Suudiler Yemen'e saldırması için herkese rüşvet verdiler...
"Nasıl olur da bir insan namaz kılan onlarca insanı camide öldürdükten sonra meleklerin kendisini cennette güllerle karşılayacağı fikrine kapılabilir?! Bu, çözüm bekleyen büyük bir sorundur. Bu düşünceler İbn. Teymiye ve Muhammed bin Abdulvahhab'ın zehirli düşüncelerinden esinlenen Selefilik ve Vahabilik akımlarının belasıdır. And olsun Allah'a ki İbn. Teymiye ve Abdulvahhab'ın kitaplarını okuyanların varacağı son nokta terörizmdir.

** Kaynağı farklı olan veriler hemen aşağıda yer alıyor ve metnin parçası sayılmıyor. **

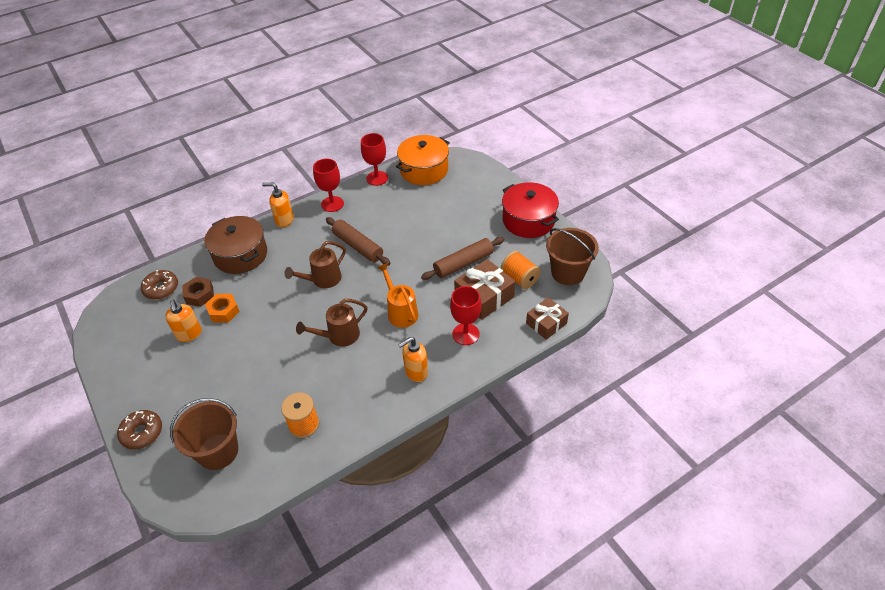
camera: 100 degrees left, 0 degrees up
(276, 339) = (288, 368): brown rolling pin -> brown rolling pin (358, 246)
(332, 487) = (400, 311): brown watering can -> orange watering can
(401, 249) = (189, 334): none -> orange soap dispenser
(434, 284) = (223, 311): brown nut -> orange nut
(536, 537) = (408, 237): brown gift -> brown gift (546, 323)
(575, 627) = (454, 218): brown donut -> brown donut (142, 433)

Saldırıda öldürülen çocuklar İsrail'in uşaklığını yapmıyordu. Başka bir dünyanın çocukları değildi. Saldırıyı yapanlar İbn. Teymiye'nin kitapları ile büyüyen insanlardır. Sadece İbn. Teymiye'nin değil. İbn. Kayyim, Abdulaziz ibn. Baz, ibn al Uthaymeen, Muhammed el-Arife, Muhammad Hassan, Salman el-U'de, Osman el-Hamis vb. isimlerin kaleme aldığı kitaplar, çocukları terörizmin kucağına iter.
Kim, İbn. Teymiye'yi ve düşüncelerini savunursa İslam dünyasında tefrikanın fitilini ateşleyeceğini unutmasın. Kim, Abdulvahhab'ın düşüncelerini benimserse, IŞİD militanına dönüşür. Bu insanlara terörist gözüyle bakmak gerekir. Şiaları tekfir edip, lanet eden, onlara necis gözüyle bakanların kendileri teröristtir. Salman el-U'de, cinlerin kendisine Şiaların Yahudilerden daha tehlikeli olduğunu söylediğini iddia ediyor! Yani insanlarla yetinmeyip Şia'yı kafir ilan etmek için cinleri de işin içine katmaya başladı.
Suudiler Yemen'e saldırması için herkese rüşvet verdiler. Husiler hakkında yalan ve batıl sözler uydurdular. İran'ı Müslümanların asıl düşmanı gibi tanıtmaya çalıştılar. Oysa İran halkı Şia'dır. halife Ali'yi sever, itaat ederler. Demek ki Suudiler aslında İran'ı değil Ehlibeyt'i hedef alıyor.